According to the affidavit filed in support of the forfeiture complaint, in 2008, EGL pled guilty in the District of Columbia to operating an illegal money transmitting business. As part of its plea agreement, the company agreed that the value of all of the e-metal accounts remaining on its books were subject to forfeiture and agreed to identify any customer e-metal accounts that contained funds traceable to criminal activity. The company has fully cooperated and has identified a long list of e-metal accounts containing funds traceable to criminal offenses including child pornography, credit card fraud, identity theft, investment fraud, and the sale of stolen or non-existent goods on the internet. Over $19 million has been previously seized as a result of the criminal investigation. This complaint seeks the remaining funds located in 609 accounts, estimated to be worth approximately $8.6 million.
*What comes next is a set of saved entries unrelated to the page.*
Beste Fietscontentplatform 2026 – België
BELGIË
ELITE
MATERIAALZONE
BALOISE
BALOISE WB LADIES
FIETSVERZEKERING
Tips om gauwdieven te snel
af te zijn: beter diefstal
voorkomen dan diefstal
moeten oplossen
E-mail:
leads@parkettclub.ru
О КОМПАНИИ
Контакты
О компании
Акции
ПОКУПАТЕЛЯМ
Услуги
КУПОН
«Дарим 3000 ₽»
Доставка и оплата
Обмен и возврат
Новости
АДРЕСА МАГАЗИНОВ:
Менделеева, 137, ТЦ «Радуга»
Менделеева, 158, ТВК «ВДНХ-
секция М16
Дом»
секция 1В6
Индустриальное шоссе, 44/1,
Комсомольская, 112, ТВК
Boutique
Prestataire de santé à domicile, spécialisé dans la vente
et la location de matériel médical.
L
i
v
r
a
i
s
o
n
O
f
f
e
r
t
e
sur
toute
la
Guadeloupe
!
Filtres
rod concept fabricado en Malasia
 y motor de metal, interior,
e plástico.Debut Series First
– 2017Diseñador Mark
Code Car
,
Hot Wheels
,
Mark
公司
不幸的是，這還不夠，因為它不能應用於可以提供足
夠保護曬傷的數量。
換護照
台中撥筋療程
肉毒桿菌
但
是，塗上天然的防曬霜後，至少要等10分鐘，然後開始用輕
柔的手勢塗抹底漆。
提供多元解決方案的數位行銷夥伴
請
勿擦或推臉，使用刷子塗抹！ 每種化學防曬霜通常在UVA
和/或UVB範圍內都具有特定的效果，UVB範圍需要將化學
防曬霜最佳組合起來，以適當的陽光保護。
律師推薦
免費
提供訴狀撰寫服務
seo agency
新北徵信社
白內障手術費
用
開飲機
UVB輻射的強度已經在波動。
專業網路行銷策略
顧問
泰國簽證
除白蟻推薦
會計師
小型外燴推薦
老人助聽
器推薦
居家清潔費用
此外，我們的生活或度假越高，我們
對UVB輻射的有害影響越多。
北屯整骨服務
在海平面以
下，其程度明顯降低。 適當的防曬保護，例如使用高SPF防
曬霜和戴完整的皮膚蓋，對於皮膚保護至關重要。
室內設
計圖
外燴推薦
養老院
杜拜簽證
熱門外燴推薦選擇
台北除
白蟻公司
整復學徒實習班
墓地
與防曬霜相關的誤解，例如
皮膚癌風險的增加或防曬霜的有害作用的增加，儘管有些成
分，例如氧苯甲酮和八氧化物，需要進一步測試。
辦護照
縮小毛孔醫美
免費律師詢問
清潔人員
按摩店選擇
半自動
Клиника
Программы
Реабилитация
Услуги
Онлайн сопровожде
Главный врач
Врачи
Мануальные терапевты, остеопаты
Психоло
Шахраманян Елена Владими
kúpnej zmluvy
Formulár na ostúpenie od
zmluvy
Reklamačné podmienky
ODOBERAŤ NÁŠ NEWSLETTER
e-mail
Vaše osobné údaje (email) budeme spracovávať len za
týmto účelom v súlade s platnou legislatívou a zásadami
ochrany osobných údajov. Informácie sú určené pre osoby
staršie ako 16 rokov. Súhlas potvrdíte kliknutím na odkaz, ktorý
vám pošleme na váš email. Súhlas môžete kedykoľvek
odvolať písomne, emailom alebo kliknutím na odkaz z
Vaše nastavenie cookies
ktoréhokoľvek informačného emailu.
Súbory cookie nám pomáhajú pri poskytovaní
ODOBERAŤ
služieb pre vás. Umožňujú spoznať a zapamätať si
According to the affidavit, in 1996, EGL began offering e-gold as a digital currency, a medium of exchange offered over the Internet that is purportedly backed by precious metals and offers users a means of conducting the transfer of funds on-line. Digital currencies are generally marketed as offering global acceptance without the need for conversion between national currencies, and are valued at fluctuating rates tied to the price of a particular precious metal, especially gold. Digital currency is used for on-line commerce or for funds transfers between individuals for private purposes. In general, an EGL customer opened an e-gold account, and then could use the Internet to transfer the value in his or her account to any other EGL customer anonymously and instantaneously anywhere in the world. The recipient could then redeem the e-gold for any national currency. Because of the ease with which customers could purchase and transfer e-gold anonymously, outside of the confines of the traditional banking system, trading in e-gold became popular among persons looking for a way of laundering criminal proceeds and/or transferring criminal proceeds to third parties. In particular, e-gold was widely accepted as a payment mechanism for transactions involving credit card and identification fraud, high yield investment programs and other investment scams, and child exploitation. E-gold was not widely accepted by large or mainstream vendors.
United States Attorney Rod J. Rosenstein praised the U.S. Secret Service Washington and Orlando Field Offices and the SCIRS-SS Task Force for their work in the investigation. Mr. Rosenstein thanked Assistant United States Attorney Stefan Cassella, who is handling the civil forfeiture for the government.